* TEXT SEGMENT:
_ _ _ _ _

In an en banc decision, the 8th U.S. Circuit Court of Appeals has overturned an earlier panel decision, which we reported on here, in MikLin Enterprises Inc. v. NLRB, in which the panel had upheld the NLRB’s finding that a Jimmy John’s franchisee had violated the rights of its employees under the National Labor Relations Act, when it fired them for hanging posters at their shops that suggested that the customers could be eating sandwiches that were made by sick employees in an effort to pressure the franchisee to adopt a paid sick leave policy.

In the en banc decision, the full 8th Circuit refused to enforce the NLRB’s unfair labor practice finding and held that an employer may fire an employee for “making a sharp, public, disparaging attack upon the quality of the company’s product and its business policies, in a manner reasonably calculated to harm the company’s reputation and reduce its income.” The court emphasized that “allegations that a food industry employer is selling unhealthy food are likely to have a devastating impact on its business” and that the fired MikLin employees made a conscious decision maximize this effect by choosing to launch their attack during flu season. The court added:

“By targeting the food product itself, employees disparaged MikLin in a manner likely to outlive, and also unnecessary to aid, the labor dispute. Even if MikLin granted paid sick leave, the image of contaminated sandwiches made by employees who chose to work while sick was not one that would easily dissipate.”

_ _ _ _ _

* EXTRACTED INFORMATION:
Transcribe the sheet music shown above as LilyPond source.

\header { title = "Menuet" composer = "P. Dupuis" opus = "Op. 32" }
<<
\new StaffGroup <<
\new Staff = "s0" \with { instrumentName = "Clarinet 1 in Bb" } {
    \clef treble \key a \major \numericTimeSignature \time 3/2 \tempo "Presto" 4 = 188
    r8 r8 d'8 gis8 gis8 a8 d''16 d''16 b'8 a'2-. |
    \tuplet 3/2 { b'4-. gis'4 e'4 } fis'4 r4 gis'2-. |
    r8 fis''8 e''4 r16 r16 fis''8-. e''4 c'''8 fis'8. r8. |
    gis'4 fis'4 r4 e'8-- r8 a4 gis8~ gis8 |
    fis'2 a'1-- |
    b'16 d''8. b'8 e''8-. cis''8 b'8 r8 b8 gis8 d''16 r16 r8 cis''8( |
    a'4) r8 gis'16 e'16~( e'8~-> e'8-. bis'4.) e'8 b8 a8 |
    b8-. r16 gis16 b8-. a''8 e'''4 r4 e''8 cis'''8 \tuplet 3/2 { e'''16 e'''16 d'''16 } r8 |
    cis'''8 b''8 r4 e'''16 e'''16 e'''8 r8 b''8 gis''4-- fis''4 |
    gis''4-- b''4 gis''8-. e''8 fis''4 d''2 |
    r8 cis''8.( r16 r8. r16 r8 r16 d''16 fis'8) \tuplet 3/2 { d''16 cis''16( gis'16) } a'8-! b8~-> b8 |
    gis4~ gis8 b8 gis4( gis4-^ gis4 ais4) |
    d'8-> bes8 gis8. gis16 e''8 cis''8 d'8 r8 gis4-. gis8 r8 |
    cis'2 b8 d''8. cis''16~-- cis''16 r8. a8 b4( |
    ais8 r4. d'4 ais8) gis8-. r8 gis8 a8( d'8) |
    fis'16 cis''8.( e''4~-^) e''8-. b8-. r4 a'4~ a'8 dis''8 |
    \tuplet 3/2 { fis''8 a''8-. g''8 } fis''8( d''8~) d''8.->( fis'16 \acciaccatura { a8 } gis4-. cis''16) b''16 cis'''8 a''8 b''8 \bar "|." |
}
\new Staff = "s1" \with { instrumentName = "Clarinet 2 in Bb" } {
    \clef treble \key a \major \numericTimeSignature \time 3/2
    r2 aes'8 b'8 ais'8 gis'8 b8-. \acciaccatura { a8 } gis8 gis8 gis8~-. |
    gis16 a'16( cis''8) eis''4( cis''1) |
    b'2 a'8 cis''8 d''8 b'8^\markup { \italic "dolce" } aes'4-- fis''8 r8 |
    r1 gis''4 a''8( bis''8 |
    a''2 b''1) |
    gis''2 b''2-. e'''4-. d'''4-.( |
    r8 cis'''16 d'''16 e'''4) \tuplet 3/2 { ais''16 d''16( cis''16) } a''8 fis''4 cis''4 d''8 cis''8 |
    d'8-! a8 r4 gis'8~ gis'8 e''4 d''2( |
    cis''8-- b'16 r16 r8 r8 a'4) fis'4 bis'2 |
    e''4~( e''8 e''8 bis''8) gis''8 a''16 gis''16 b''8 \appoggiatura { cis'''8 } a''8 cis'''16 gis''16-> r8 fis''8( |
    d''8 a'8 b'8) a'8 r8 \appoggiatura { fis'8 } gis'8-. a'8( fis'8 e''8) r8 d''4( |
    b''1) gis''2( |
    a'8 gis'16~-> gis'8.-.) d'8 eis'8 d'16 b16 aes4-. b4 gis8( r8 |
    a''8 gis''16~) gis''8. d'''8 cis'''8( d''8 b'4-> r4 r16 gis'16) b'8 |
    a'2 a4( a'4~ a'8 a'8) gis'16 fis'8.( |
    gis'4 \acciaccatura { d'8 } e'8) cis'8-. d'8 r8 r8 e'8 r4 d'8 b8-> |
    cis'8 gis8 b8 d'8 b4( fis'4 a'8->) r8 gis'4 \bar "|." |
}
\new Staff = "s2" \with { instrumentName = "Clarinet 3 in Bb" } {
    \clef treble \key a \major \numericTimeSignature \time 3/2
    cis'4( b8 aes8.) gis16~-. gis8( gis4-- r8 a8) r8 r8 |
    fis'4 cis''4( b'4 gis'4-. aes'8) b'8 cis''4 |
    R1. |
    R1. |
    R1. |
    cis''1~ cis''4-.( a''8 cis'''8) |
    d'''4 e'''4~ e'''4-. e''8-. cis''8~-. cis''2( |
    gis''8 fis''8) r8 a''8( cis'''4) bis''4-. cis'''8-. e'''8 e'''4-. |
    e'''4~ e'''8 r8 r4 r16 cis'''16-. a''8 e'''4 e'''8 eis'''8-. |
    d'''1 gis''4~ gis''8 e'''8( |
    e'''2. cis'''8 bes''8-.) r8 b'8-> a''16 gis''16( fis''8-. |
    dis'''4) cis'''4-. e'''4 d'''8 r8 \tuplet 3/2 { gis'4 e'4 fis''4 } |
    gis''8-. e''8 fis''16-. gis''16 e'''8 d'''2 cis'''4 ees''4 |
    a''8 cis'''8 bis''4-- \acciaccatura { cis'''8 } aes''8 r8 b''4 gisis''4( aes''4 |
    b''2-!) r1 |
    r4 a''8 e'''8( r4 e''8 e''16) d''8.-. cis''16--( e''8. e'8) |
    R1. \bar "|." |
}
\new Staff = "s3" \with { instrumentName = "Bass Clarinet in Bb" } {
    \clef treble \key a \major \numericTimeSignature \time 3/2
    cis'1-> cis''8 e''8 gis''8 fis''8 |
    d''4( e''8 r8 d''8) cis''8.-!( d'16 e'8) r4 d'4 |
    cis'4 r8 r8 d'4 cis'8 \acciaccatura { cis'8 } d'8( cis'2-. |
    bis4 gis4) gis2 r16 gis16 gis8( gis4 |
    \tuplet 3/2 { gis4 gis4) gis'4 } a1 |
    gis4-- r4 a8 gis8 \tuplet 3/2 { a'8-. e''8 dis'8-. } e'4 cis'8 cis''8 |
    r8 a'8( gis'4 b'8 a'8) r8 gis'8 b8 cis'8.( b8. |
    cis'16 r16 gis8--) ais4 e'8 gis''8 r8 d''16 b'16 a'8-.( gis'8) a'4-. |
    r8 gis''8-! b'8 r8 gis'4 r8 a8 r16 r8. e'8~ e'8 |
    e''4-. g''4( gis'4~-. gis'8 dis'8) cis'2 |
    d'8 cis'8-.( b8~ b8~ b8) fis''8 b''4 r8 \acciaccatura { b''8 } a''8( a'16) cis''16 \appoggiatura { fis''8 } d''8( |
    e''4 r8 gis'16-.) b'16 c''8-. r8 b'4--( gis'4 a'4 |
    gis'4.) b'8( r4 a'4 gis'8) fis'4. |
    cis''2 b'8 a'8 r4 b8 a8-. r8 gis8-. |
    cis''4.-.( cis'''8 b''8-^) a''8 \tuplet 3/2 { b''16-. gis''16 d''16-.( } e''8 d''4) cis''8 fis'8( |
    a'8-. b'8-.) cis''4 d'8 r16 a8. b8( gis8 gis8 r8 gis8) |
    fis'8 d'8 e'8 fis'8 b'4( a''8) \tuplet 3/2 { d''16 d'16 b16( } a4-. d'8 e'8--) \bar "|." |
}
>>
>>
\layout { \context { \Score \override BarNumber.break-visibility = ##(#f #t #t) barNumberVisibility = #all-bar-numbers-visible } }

_ _ _ _ _

* WHAT YOU ARE ASKED TO DO: Reproduce the MikLin decision text between "In an en banc" and "sick leave policy.", inclusive, changing "franchisee" to "franchise owner".

* ANSWER:
In an en banc decision, the 8th U.S. Circuit Court of Appeals has overturned an earlier panel decision, which we reported on here, in MikLin Enterprises Inc. v. NLRB, in which the panel had upheld the NLRB’s finding that a Jimmy John’s franchise owner had violated the rights of its employees under the National Labor Relations Act, when it fired them for hanging posters at their shops that suggested that the customers could be eating sandwiches that were made by sick employees in an effort to pressure the franchise owner to adopt a paid sick leave policy.